I am making a batch of about 500-1000 PCB's, which option is cheaper,

You can find this out "easily" by getting quotes from your vendor both ways, and also pricing out the components from whichever vendors you'll purchase them from.

Typically when ordering turnkey, you will be charged a percentage markup from the cost of the parts to pay for the work of ordering the parts, sorting them out, etc. Some vendors will be more and some less transparent about what they are paying for the parts and where they are buying them.

which option is more reliable,

Kitted assembly reduces the risk your manufacturing partner will buy counterfeit parts or just order incorrect parts due to a misunderstanding.

and how do I let the company know which part to put where?

You will probably need to supply your vendor with an assembly drawing showing the part locations visually and an "X-Y" or "pick and place" file giving the location and part number for each part.


In the company i work in, the most (and equally) popular options are turnkey and half turnkey (some parts are supplied by assembler, some by client). There are very few clients that supply 100% of needed parts. Of course, there are pros and cons to them (for both - assembler and client).



  • most of the time (from my experience), it's the fastest method - assembler already has many of the parts; he knows where to order remaining parts so they get there faster etc.
  • many parts are already on feeders, so it speeds up the preparations for assembly
  • parts are in "assembler-friendly" packages - long reels (not strips) etc.
  • as a client, you have lees things to worry about


  • markup cost
  • you need to double- or triple-check your BOM, check the specified voltages, footprints etc.



  • good balance between turnkey and kitted; you provide only the critical, most expensive parts (IC's, expensive connectors, expensive LEDs etc.) - assembler provides all the small stuff.

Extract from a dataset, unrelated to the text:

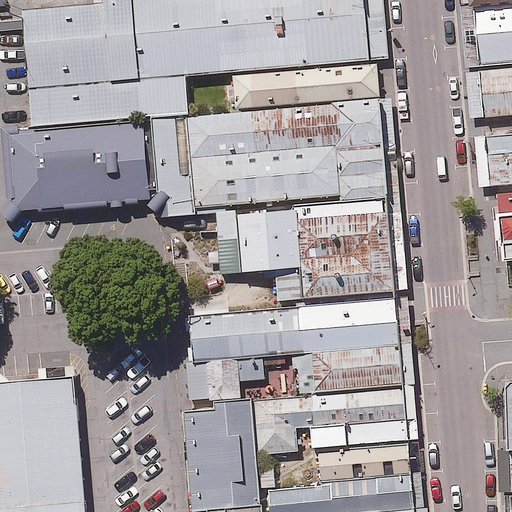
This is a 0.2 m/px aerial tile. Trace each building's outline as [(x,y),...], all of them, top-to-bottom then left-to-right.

  • maybe you struck a deal with some parts manufacturer - you'll get the parts cheaper from them, compared to the assembler

  • assembly preparations and assembly process will be a little bit faster


  • you need to double check the quantities of parts sent to assembler

  • you need to consider, that during manufacturing some parts get lost or are damaged; so you need to send a little more of them (for example 5-10% for passives, at least few pcs. for ICs)



  • you have full control over cost of parts


  • you need to triple check all the parts ordered - voltages, footprints etc.

  • you need to send more parts then needed (as mentioned earlier)

  • you need to order parts in packaging they can use (for example - not every assembler can use 2mm pitch tape reels or very wide tapes)

  • if you'll send parts in some funky packaging they can additionally charge you (for example - if you send 1k resistors in 20 strips - 100 resistors each - and not in full or partial reel)

  • all the blame for ordering wrong parts falls on you

I know it's a little chaotic, but i hope it helps a little.